Well done ! Btw and just for info, @ArjenEX solution followed by a -Row Filter- node should be more efficient in terms of CPU time.

Best wishes with KNIME !
Ael

Daniel_Weikert · July 5, 2022, 4:38pm

@aworker Now I am interested,
you haven’t tried running both against big data and give some details by any chance?
That is the only missing peace here. There is no detailed documentation regarding performance differences in Nodes/Workflows. That would be really interesting @ScottF
br

aworker · July 5, 2022, 4:55pm

Hi @Daniel_Weikert

Knowing a bit how the nodes are implemented in Java in KNIME and their underlying KNIME data structure, one doesn’t necessarily always need to experimentally test on data to know when a combination of nodes should work faster than an alternative combination. Sometimes it can be guessed

I guess -Duplicate Row Filter- node is approximately of complexity O(nxN) where n is the number of duplicated rows and N the total number of rows. But this is not relevant for efficiency comparison because both solutions are using once the -Duplicate Row Filter- node.

@ArjenEX solution is of O(nxN) + linear complexity (with respect to the number of rows) because the -Row Filter- node needed afterwards is of O(N) complexity.

@aworker’s solution is of complexity 2 x O(nxN) because the -Reference Row Filter- node is again of O(nxN) complexity.

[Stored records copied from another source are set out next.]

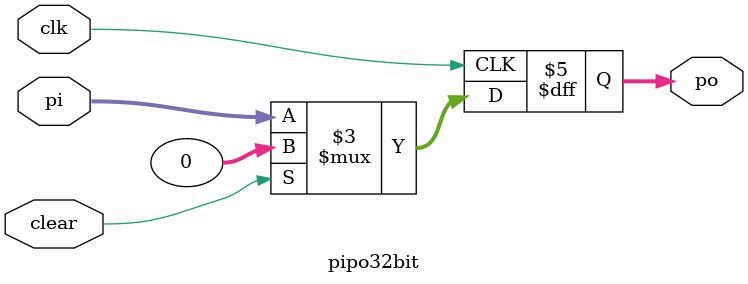
<source format=v>
module pipo32bit(input clk,clear,input[31:0] pi, output reg[31:0]po);

always @(posedge clk)
    begin
        if (clear)
        po<= 32'b0000;
    
        else
        po <= pi;
    end
endmodule
</source>
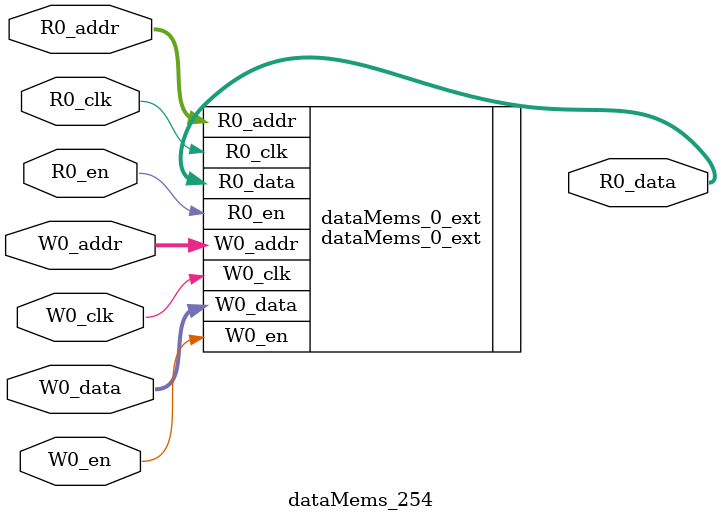
<source format=sv>
`ifndef RANDOMIZE
  `ifdef RANDOMIZE_REG_INIT
    `define RANDOMIZE
  `endif // RANDOMIZE_REG_INIT
`endif // not def RANDOMIZE
`ifndef RANDOMIZE
  `ifdef RANDOMIZE_MEM_INIT
    `define RANDOMIZE
  `endif // RANDOMIZE_MEM_INIT
`endif // not def RANDOMIZE

`ifndef RANDOM
  `define RANDOM $random
`endif // not def RANDOM

// Users can define 'PRINTF_COND' to add an extra gate to prints.
`ifndef PRINTF_COND_
  `ifdef PRINTF_COND
    `define PRINTF_COND_ (`PRINTF_COND)
  `else  // PRINTF_COND
    `define PRINTF_COND_ 1
  `endif // PRINTF_COND
`endif // not def PRINTF_COND_

// Users can define 'ASSERT_VERBOSE_COND' to add an extra gate to assert error printing.
`ifndef ASSERT_VERBOSE_COND_
  `ifdef ASSERT_VERBOSE_COND
    `define ASSERT_VERBOSE_COND_ (`ASSERT_VERBOSE_COND)
  `else  // ASSERT_VERBOSE_COND
    `define ASSERT_VERBOSE_COND_ 1
  `endif // ASSERT_VERBOSE_COND
`endif // not def ASSERT_VERBOSE_COND_

// Users can define 'STOP_COND' to add an extra gate to stop conditions.
`ifndef STOP_COND_
  `ifdef STOP_COND
    `define STOP_COND_ (`STOP_COND)
  `else  // STOP_COND
    `define STOP_COND_ 1
  `endif // STOP_COND
`endif // not def STOP_COND_

// Users can define INIT_RANDOM as general code that gets injected into the
// initializer block for modules with registers.
`ifndef INIT_RANDOM
  `define INIT_RANDOM
`endif // not def INIT_RANDOM

// If using random initialization, you can also define RANDOMIZE_DELAY to
// customize the delay used, otherwise 0.002 is used.
`ifndef RANDOMIZE_DELAY
  `define RANDOMIZE_DELAY 0.002
`endif // not def RANDOMIZE_DELAY

// Define INIT_RANDOM_PROLOG_ for use in our modules below.
`ifndef INIT_RANDOM_PROLOG_
  `ifdef RANDOMIZE
    `ifdef VERILATOR
      `define INIT_RANDOM_PROLOG_ `INIT_RANDOM
    `else  // VERILATOR
      `define INIT_RANDOM_PROLOG_ `INIT_RANDOM #`RANDOMIZE_DELAY begin end
    `endif // VERILATOR
  `else  // RANDOMIZE
    `define INIT_RANDOM_PROLOG_
  `endif // RANDOMIZE
`endif // not def INIT_RANDOM_PROLOG_

// Include register initializers in init blocks unless synthesis is set
`ifndef SYNTHESIS
  `ifndef ENABLE_INITIAL_REG_
    `define ENABLE_INITIAL_REG_
  `endif // not def ENABLE_INITIAL_REG_
`endif // not def SYNTHESIS

// Include rmemory initializers in init blocks unless synthesis is set
`ifndef SYNTHESIS
  `ifndef ENABLE_INITIAL_MEM_
    `define ENABLE_INITIAL_MEM_
  `endif // not def ENABLE_INITIAL_MEM_
`endif // not def SYNTHESIS

module dataMems_254(	// @[generators/ara/src/main/scala/UnsafeAXI4ToTL.scala:365:62]
  input  [4:0]  R0_addr,
  input         R0_en,
  input         R0_clk,
  output [66:0] R0_data,
  input  [4:0]  W0_addr,
  input         W0_en,
  input         W0_clk,
  input  [66:0] W0_data
);

  dataMems_0_ext dataMems_0_ext (	// @[generators/ara/src/main/scala/UnsafeAXI4ToTL.scala:365:62]
    .R0_addr (R0_addr),
    .R0_en   (R0_en),
    .R0_clk  (R0_clk),
    .R0_data (R0_data),
    .W0_addr (W0_addr),
    .W0_en   (W0_en),
    .W0_clk  (W0_clk),
    .W0_data (W0_data)
  );
endmodule


</source>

Thus @ArjenEX solution should be faster. Obviously, this is just a guess or mental approximation but I believe it should not be far of reality

Computational time is something I think of often when I imagine a possible KNIME solution but in this case I was not aware of this extra option (" add column showing duplicates") in its latest version that @ArjenEX is using in his solution. I learnt today a new thing as usually when I visit the KNIME forum !

Best wishes
Ael

Daniel_Weikert · July 5, 2022, 5:37pm

Thanks, I see the new documentation already gets some traction
br

system · July 12, 2022, 5:37pm

This topic was automatically closed 7 days after the last reply. New replies are no longer allowed.